NU Online News Service, April 11, 1:05 p.m. – The Florida Department of Insurance is warning employers and individuals against buying health insurance from unlicensed carriers.
The department organized a campaign urging consumers to “verify before you buy” after hearing about four unlicensed health plans that bilked subscribers in the past 20 months.
State Treasurer and Insurance Commissioner Tom Gallagher charges that the four unlicensed carriers signed up about 15,000 buyers, then stopped paying claims and went out of business when incoming premiums failed to cover costs.
A Florida department video clip features Deerfield Beach, Fla., resident Richard Baer, who bought small-business coverage from an unlicensed company that went out of business in November. Baer thought he was covered when he underwent heart surgery last year, but he reports he now has more than $50,000 in unpaid claims.
Gallagher says he will move to revoke licenses of any agents knowingly selling unlicensed insurance, and that he will also pursue criminal charges.
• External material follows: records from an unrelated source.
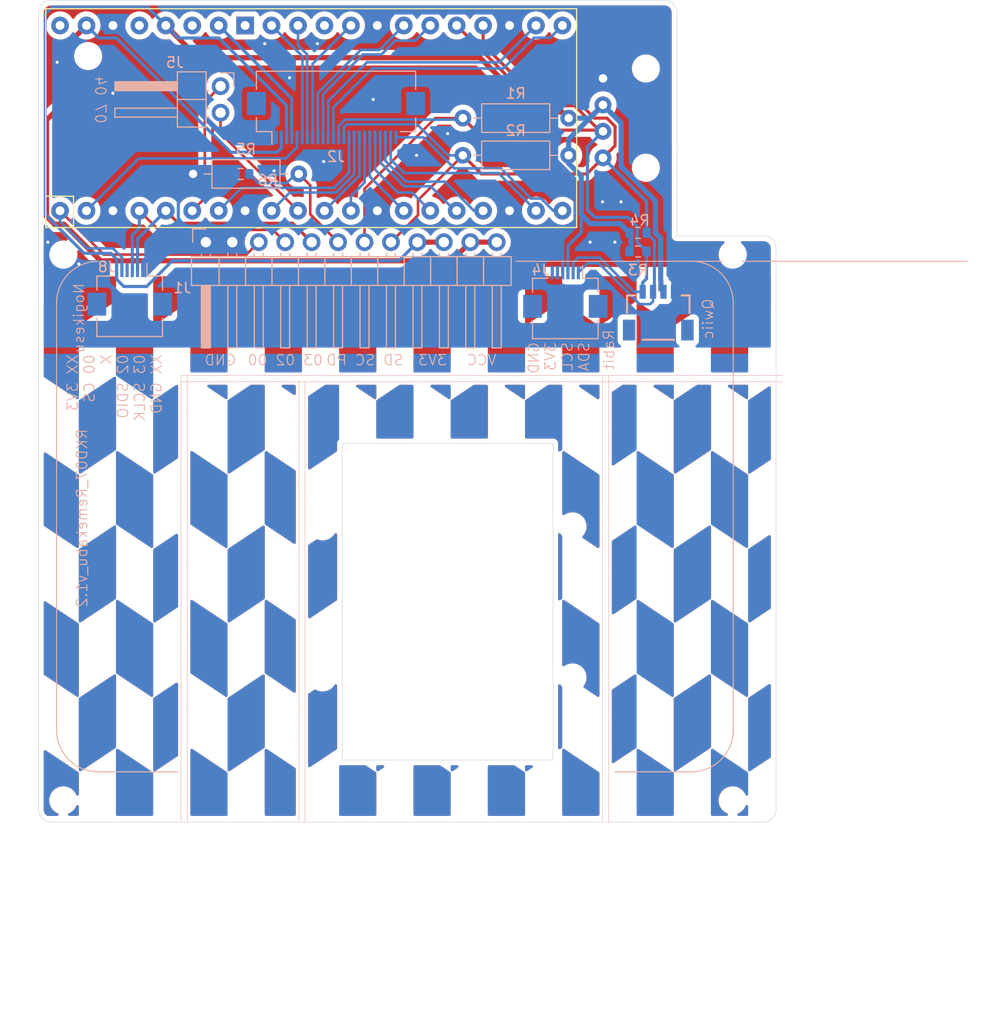
<source format=kicad_pcb>
(kicad_pcb
	(version 20241229)
	(generator "pcbnew")
	(generator_version "9.0")
	(general
		(thickness 1.6)
		(legacy_teardrops no)
	)
	(paper "A4")
	(layers
		(0 "F.Cu" signal)
		(2 "B.Cu" signal)
		(9 "F.Adhes" user "F.Adhesive")
		(11 "B.Adhes" user "B.Adhesive")
		(13 "F.Paste" user)
		(15 "B.Paste" user)
		(5 "F.SilkS" user "F.Silkscreen")
		(7 "B.SilkS" user "B.Silkscreen")
		(1 "F.Mask" user)
		(3 "B.Mask" user)
		(17 "Dwgs.User" user "User.Drawings")
		(19 "Cmts.User" user "User.Comments")
		(21 "Eco1.User" user "User.Eco1")
		(23 "Eco2.User" user "User.Eco2")
		(25 "Edge.Cuts" user)
		(27 "Margin" user)
		(31 "F.CrtYd" user "F.Courtyard")
		(29 "B.CrtYd" user "B.Courtyard")
		(35 "F.Fab" user)
		(33 "B.Fab" user)
		(39 "User.1" user)
		(41 "User.2" user)
		(43 "User.3" user)
		(45 "User.4" user)
		(47 "User.5" user)
		(49 "User.6" user)
		(51 "User.7" user)
		(53 "User.8" user)
		(55 "User.9" user)
	)
	(setup
		(pad_to_mask_clearance 0)
		(allow_soldermask_bridges_in_footprints no)
		(tenting front back)
		(pcbplotparams
			(layerselection 0x00000000_00000000_55555555_575555ff)
			(plot_on_all_layers_selection 0x00000000_00000000_00000000_00000000)
			(disableapertmacros no)
			(usegerberextensions no)
			(usegerberattributes no)
			(usegerberadvancedattributes no)
			(creategerberjobfile no)
			(dashed_line_dash_ratio 12.000000)
			(dashed_line_gap_ratio 3.000000)
			(svgprecision 4)
			(plotframeref no)
			(mode 1)
			(useauxorigin no)
			(hpglpennumber 1)
			(hpglpenspeed 20)
			(hpglpendiameter 15.000000)
			(pdf_front_fp_property_popups yes)
			(pdf_back_fp_property_popups yes)
			(pdf_metadata yes)
			(pdf_single_document no)
			(dxfpolygonmode yes)
			(dxfimperialunits yes)
			(dxfusepcbnewfont yes)
			(psnegative no)
			(psa4output no)
			(plot_black_and_white yes)
			(sketchpadsonfab no)
			(plotpadnumbers no)
			(hidednponfab no)
			(sketchdnponfab yes)
			(crossoutdnponfab yes)
			(subtractmaskfromsilk no)
			(outputformat 1)
			(mirror no)
			(drillshape 0)
			(scaleselection 1)
			(outputdirectory "../../../Order/20241231/RKD07/RePicot")
		)
	)
	(net 0 "")
	(net 1 "VCC")
	(net 2 "GND")
	(net 3 "3V3")
	(net 4 "unconnected-(J3-NC-PadNC2)")
	(net 5 "unconnected-(J3-NC-PadNC1)")
	(net 6 "unconnected-(J4-Pin_5-Pad5)")
	(net 7 "unconnected-(U1-3V3_EN-Pad37)")
	(net 8 "unconnected-(U1-AGND-Pad33)")
	(net 9 "unconnected-(U1-VBUS-Pad40)")
	(net 10 "unconnected-(U1-ADC_VREF-Pad35)")
	(net 11 "unconnected-(U1-RUN-Pad30)")
	(net 12 "unconnected-(J4-Pin_6-Pad6)")
	(net 13 "ROW4_L")
	(net 14 "COL9_L")
	(net 15 "SDA{slash}SCK_L")
	(net 16 "COL4_L")
	(net 17 "COL10_L")
	(net 18 "ROW1_L")
	(net 19 "COL2_L")
	(net 20 "ROW3_L")
	(net 21 "COL13_L")
	(net 22 "COL8_L")
	(net 23 "COL0_L")
	(net 24 "ROW0_L")
	(net 25 "COL6_L")
	(net 26 "COL3_L")
	(net 27 "COL7_L")
	(net 28 "COL5_L")
	(net 29 "COL1_L")
	(net 30 "SCL{slash}TX_L")
	(net 31 "ROW2_L")
	(net 32 "COL12_L")
	(net 33 "COL11_L")
	(net 34 "GP04")
	(net 35 "GP07")
	(net 36 "GP02")
	(net 37 "GP03")
	(net 38 "unconnected-(J8-Pin_4-Pad4)")
	(net 39 "GP00")
	(net 40 "CS")
	(footprint "Rikkodo_FootPrint:rkd_cutdot_no_edgecut_32" (layer "F.Cu") (at 103.881604 83.64111 90))
	(footprint "kbd_Hole:m2_Screw_Hole" (layer "F.Cu") (at 145.25625 52.3875))
	(footprint "Rikkodo_FootPrint:rkd_cutdot_no_edgecut_1" (layer "F.Cu") (at 133.052232 105.072568 90))
	(footprint "Rikkodo_FootPrint:rkd_cutdot_no_edgecut_1_2" (layer "F.Cu") (at 93.166328 64.293696))
	(footprint "Rikkodo_FootPrint:rkd_cutdot_no_edgecut_4" (layer "F.Cu") (at 135.731136 64.293696))
	(footprint "Rikkodo_FootPrint:rkd_cutdot_no_edgecut_32" (layer "F.Cu") (at 92.571016 84.236422 90))
	(footprint "Rikkodo_FootPrint:rkd_cutdot_no_edgecut_1" (layer "F.Cu") (at 92.571016 64.591352 90))
	(footprint "kbd_Hole:m2_Screw_Hole" (layer "F.Cu") (at 80.9625 52.3875))
	(footprint "kbd_Hole:m2_Screw_Hole" (layer "F.Cu") (at 136.92199 34.528151))
	(footprint "Rikkodo_FootPrint:rkd_cutdot_no_edgecut_4" (layer "F.Cu") (at 106.56062 64.294052))
	(footprint "kbd_Hole:m2_Screw_Hole" (layer "F.Cu") (at 102.393852 96.440672))
	(footprint "kbd_Hole:m2_Screw_Hole" (layer "F.Cu") (at 136.92199 44.053159))
	(footprint "Rikkodo_FootPrint:rkd_cutdot_no_edgecut_1" (layer "F.Cu") (at 92.57066 105.072338 90))
	(footprint "kbd_Hole:m2_Screw_Hole" (layer "F.Cu") (at 83.34375 33.3375))
	(footprint "Rikkodo_FootPrint:rkd_cutdot_no_edgecut_1" (layer "F.Cu") (at 96.440544 64.293696))
	(footprint "Rikkodo_FootPrint:rkd_cutdot_no_edgecut_1" (layer "F.Cu") (at 95.24992 64.293696))
	(footprint "Rikkodo_FootPrint:rkd_cutdot_no_edgecut_1" (layer "F.Cu") (at 148.232688 64.293696))
	(footprint "Rikkodo_FootPrint:rkd_cutdot_no_edgecut_1" (layer "F.Cu") (at 103.881944 106.263192 90))
	(footprint "Rikkodo_FootPrint:rkd_cutdot_no_edgecut_4" (layer "F.Cu") (at 140.493632 64.293696))
	(footprint "Rikkodo_FootPrint:rkd_cutdot_no_edgecut_4" (layer "F.Cu") (at 101.798352 64.293696))
	(footprint "Rikkodo_FootPrint:rkd_cutdot_no_edgecut_1" (layer "F.Cu") (at 145.85144 64.293696))
	(footprint "Rikkodo_FootPrint:rkd_RPi_Pico_TH_NODBG" (layer "F.Cu") (at 104.775 39.290625 90))
	(footprint "Rikkodo_FootPrint:rkd_cutdot_no_edgecut_1" (layer "F.Cu") (at 92.571016 103.881944 90))
	(footprint "kbd_Hole:m2_Screw_Hole" (layer "F.Cu") (at 145.25625 104.775))
	(footprint "kbd_Hole:m2_Screw_Hole" (layer "F.Cu") (at 80.9625 104.775))
	(footprint "Rikkodo_FootPrint:rkd_cutdot_no_edgecut_4" (layer "F.Cu") (at 111.323116 64.294052))
	(footprint "Rikkodo_FootPrint:rkd_cutdot_no_edgecut_1" (layer "F.Cu") (at 97.631398 64.29334))
	(footprint "Rikkodo_FootPrint:rkd_cutdot_no_edgecut_1" (layer "F.Cu") (at 133.052232 64.591352 90))
	(footprint "BrownSugar_KBD:OLED_center_display" (layer "F.Cu") (at 114.3 39.290625 90))
	(footprint "Rikkodo_FootPrint:rkd_cutdot_no_edgecut_1" (layer "F.Cu") (at 98.822022 64.29334))
	(footprint "Rikkodo_FootPrint:rkd_cutdot_no_edgecut_16" (layer "F.Cu") (at 123.229584 64.293696))
	(footprint "Rikkodo_FootPrint:rkd_cutdot_no_edgecut_1" (layer "F.Cu") (at 144.660816 64.293696))
	(footprint "Rikkodo_FootPrint:rkd_cutdot_no_edgecut_1" (layer "F.Cu") (at 149.423312 64.293696))
	(footprint "Rikkodo_FootPrint:rkd_cutdot_no_edgecut_1" (layer "F.Cu") (at 103.881944 103.881944 90))
	(footprint "Rikkodo_FootPrint:rkd_cutdot_no_edgecut_32" (layer "F.Cu") (at 133.051876 84.236422 90))
	(footprint "Rikkodo_FootPrint:rkd_cutdot_no_edgecut_1" (layer "F.Cu") (at 147.042064 64.293696))
	(footprint "Rikkodo_FootPrint:rkd_cutdot_no_edgecut_1" (layer "F.Cu") (at 92.571016 106.263192 90))
	(footprint "Rikkodo_FootPrint:rkd_cutdot_no_edgecut_1_2" (layer "F.Cu") (at 103.881944 102.988976 90))
	(footprint "Rikkodo_FootPrint:rkd_cutdot_no_edgecut_1" (layer "F.Cu") (at 94.059296 64.293696))
	(footprint "Rikkodo_FootPrint:rkd_cutdot_no_edgecut_1" (layer "F.Cu") (at 103.881588 105.072338 90))
	(footprint "Rikkodo_FootPrint:rkd_cutdot_no_edgecut_1" (layer "F.Cu") (at 133.052232 103.881944 90))
	(footprint "Rikkodo_FootPrint:rkd_Point_Screw_Hall" (layer "F.Cu") (at 117.871875 85.725 -90))
	(footprint "Rikkodo_FootPrint:rkd_cutdot_no_edgecut_1" (layer "F.Cu") (at 133.052232 106.263192 90))
	(footprint "Rikkodo_FootPrint:rkd_cutdot_no_edgecut_1" (layer "F.Cu") (at 143.470192 64.293696))
	(footprint "Connector_PinHeader_2.54mm:PinHeader_1x02_P2.54mm_Horizontal" (layer "B.Cu") (at 96.063202 36.229719 180))
	(footprint "Resistor_THT:R_Axial_DIN0207_L6.3mm_D2.5mm_P10.16mm_Horizontal" (layer "B.Cu") (at 103.584288 44.6484 180))
	(footprint "Resistor_SMD:R_0603_1608Metric" (layer "B.Cu") (at 136.163284 52.089847))
	(footprint "Connector_FFC-FPC:Hirose_FH12-6S-0.5SH_1x06-1MP_P0.50mm_Horizontal" (layer "B.Cu") (at 87.3375 55.75 180))
	(footprint "SparkFun-Connector:JST_SMD_1.0mm-4_Black"
		(layer "B.Cu")
		(uuid "76c837b7-3c48-4a89-a877-0787b829d6bb")
		(at 138.1125 55.959375 180)
		(tags "SparkFun Qwiic Connector")
		(property "Reference" "J3"
			(at 0 -1.8 0)
			(layer "B.Fab")
			(uuid "d4dc9c92-dba8-4405-9606-2841983e2709")
			(effects
				(font
					(size 0.5 0.5)
					(thickness 0.1)
				)
				(justify bottom mirror)
			)
		)
		(property "Value" "Qwiic_RA"
			(at 0 -2.6 0)
			(layer "B.Fab")
			(uuid "ba91bad6-98e1-4fb2-bea5-613dd91db6d9")
			(effects
				(font
					(size 0.5 0.5)
					(thickness 0.1)
				)
				(justify bottom mirror)
			)
		)
		(property "Datasheet" "https://www.jst-mfg.com/product/pdf/eng/eSH.pdf"
			(at 0 -3.25 0)
			(unlocked yes)
			(layer "B.Fab")
			(hide yes)
			(uuid "d22383bc-f15f-4efd-b1b7-ae7df94abbc4")
			(effects
				(font
					(size 0.5 0.5)
					(thickness 0.1)
				)
				(justify mirror)
			)
		)
		(property "Description" "4 pin JST 1mm polarized connector for I2C"
			(at 0 0 0)
			(unlocked yes)
			(layer "B.Fab")
			(hide yes)
			(uuid "dea468ae-7802-4830-937c-98b28f85a5a7")
			(effects
				(font
					(size 1.27 1.27)
					(thickness 0.15)
				)
				(justify mirror)
			)
		)
		(property "PROD_ID" "CONN-13694"
			(at 0 0 0)
			(unlocked yes)
			(layer "B.Fab")
			(hide yes)
			(uuid "e0a8680e-9ea2-4c5c-a555-4f07827f1b54")
			(effects
				(font
					(size 1 1)
					(thickness 0.15)
				)
				(justify mirror)
			)
		)
		(property ki_fp_filters "Connector*:*_1x??_*")
		(path "/1be1d197-49ec-40df-8c5d-af71432d63bd")
		(sheetname "/")
		(sheetfile "RKD07_ReMecab.kicad_sch")
		(attr smd)
		(fp_line
			(start 3 -0.35)
			(end 3 -2)
			(stroke
				(width 0.2032)
				(type solid)
			)
			(layer "B.SilkS")
			(uuid "a16a4243-0b0c-47ed-bc5a-ae6c446fabeb")
		)
		(fp_line
			(start 2.25 -0.35)
			(end 3 -0.35)
			(stroke
				(width 0.2032)
				(type solid)
			)
			(layer "B.SilkS")
			(uuid "7961b490-3afd-4364-8292-01c61aa676d1")
		)
		(fp_line
			(start -1.5 -4.6)
			(end 1.5 -4.6)
			(stroke
				(width 0.2032)
				(type solid)
			)
			(layer "B.SilkS")
			(uuid "a71ce39d-b92f-4552-8fe8-93a8e1750cba")
		)
		(fp_line
			(start -3 -0.35)
			(end -2.25 -0.35)
			(stroke
				(width 0.2032)
				(type solid)
			)
			(layer "B.SilkS")
			(uuid "630d7075-87db-4db7-b9a4-fbd9fabf08f8")
		)
		(fp_line
			(start -3 -2)
			(end -3 -0.35)
			(stroke
				(width 0.2032)
				(type solid)
			)
			(layer "B.SilkS")
			(uuid "6a412bc6-0a7b-42a3-bca6-c8b53c65832c")
		)
		(fp_rect
			(start 3.51 -4.797)
			(end -3.51 0.819)
			(stroke
				(width 0.05)
				(type default)
			)
			(fill no)
			(layer "B.CrtYd")
			(uuid "99f6a816-0540-4a51-b417-9644ea636ce6")
		)
		(pad "1" smd rect
			(at -1.5 0 180)
			(size 0.6 1.35)
			(layers "B.Cu" "B.Mask" "B.Paste")
			(net 2 "GND")
			(pinfunction "Pin_1")
			(pintype "passive")
			(thermal_bridge_angle 0)
			(uuid "a0353ebe-7744-4143-a3d2-5b06f9aeb1b6")
		)
		(pad "2" smd rect
			(at -0.5 0 180)
			(size 0.6 1.35)
			(layers "B.Cu" "B.Mask" "B.Paste")
			(net 3 "3V3"
... [465484 chars truncated]
</source>
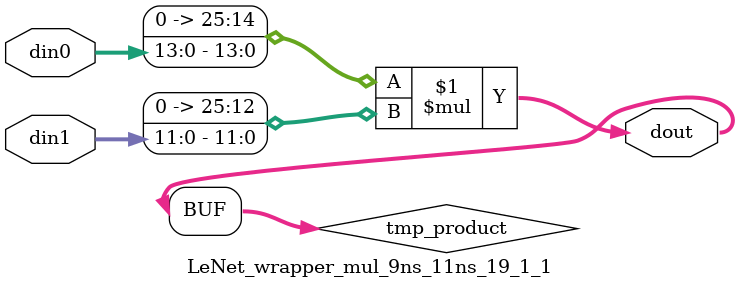
<source format=v>

`timescale 1 ns / 1 ps

  module LeNet_wrapper_mul_9ns_11ns_19_1_1(din0, din1, dout);
parameter ID = 1;
parameter NUM_STAGE = 0;
parameter din0_WIDTH = 14;
parameter din1_WIDTH = 12;
parameter dout_WIDTH = 26;

input [din0_WIDTH - 1 : 0] din0; 
input [din1_WIDTH - 1 : 0] din1; 
output [dout_WIDTH - 1 : 0] dout;

wire signed [dout_WIDTH - 1 : 0] tmp_product;










assign tmp_product = $signed({1'b0, din0}) * $signed({1'b0, din1});











assign dout = tmp_product;







endmodule

</source>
The Florida Legislature this year passed a law increasing the penalty for a licensed agent selling unauthorized insurance to a third-degree felony punishable by up to five years in jail, up from a first-degree misdemeanor, Gallagher says.
Because unlicensed entities do not participate in the state guaranty fund, which pays claims for insolvent carriers, the failure of unlicensed plans leaves policyholders flat, the Florida department says.
Under Florida law, if an unlicensed insurer fails to pay claims, the agents who sold the coverage may have to pay the claims.
The Florida department is not the first to complain about a boom in unlicensed health plans. The Texas Department of Insurance warned Texas insurance agents and brokers about a surge in unlicensed plans in Texas earlier this year.